Amino acids, the building blocks of proteins, can be classified as essential or non-essential amino acids. Like fat, essential amino acids cannot be synthesised by humans and must be consumed through the diet. Non-essential amino acids can be synthesised from compounds already abundantly present in the body. Key sources of proteins are eggs, meats, dairy, beans, and nuts. Proteins are essential building blocks for the body, serving as structural components, enzymes, and regulators of cellular mechanisms.

Especially, muscles need protein as roughly 60-75% of all protein is found in this tissue (McArdle et al., 2016). Dietary protein is first digested into smaller strands of amino acids, called polypeptides and then into dipeptides or single amino acids. Dipeptides and single amino acids are absorbed by the small intestine and migrated to different tissues where they can be used to synthesise new proteins.

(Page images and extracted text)

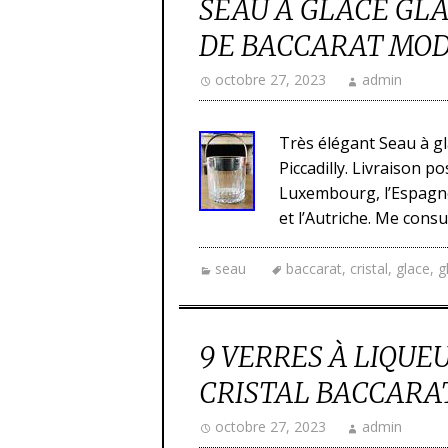
SEAU À GLACE GLA
DE BACCARAT MOD
octobre 27, 2023
admin
Très élégant Seau à gl
Piccadilly. Livraison p
Luxembourg, l’Espagne, 
et l’Autriche. Me consu
seau
baccarat
,
cristal
,
glace
,
g
9 VERRES À LIQUE
CRISTAL BACCARAT 
octobre 27, 2023
admin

▸ Task details
Write out the part of the passage on amino acids and dietary protein starting at "Especially, muscles need" and ending at "synthesise new proteins.".

▸ Result
Especially, muscles need protein as roughly 60-75% of all protein is found in this tissue (McArdle et al., 2016). Dietary protein is first digested into smaller strands of amino acids, called polypeptides and then into dipeptides or single amino acids. Dipeptides and single amino acids are absorbed by the small intestine and migrated to different tissues where they can be used to synthesise new proteins.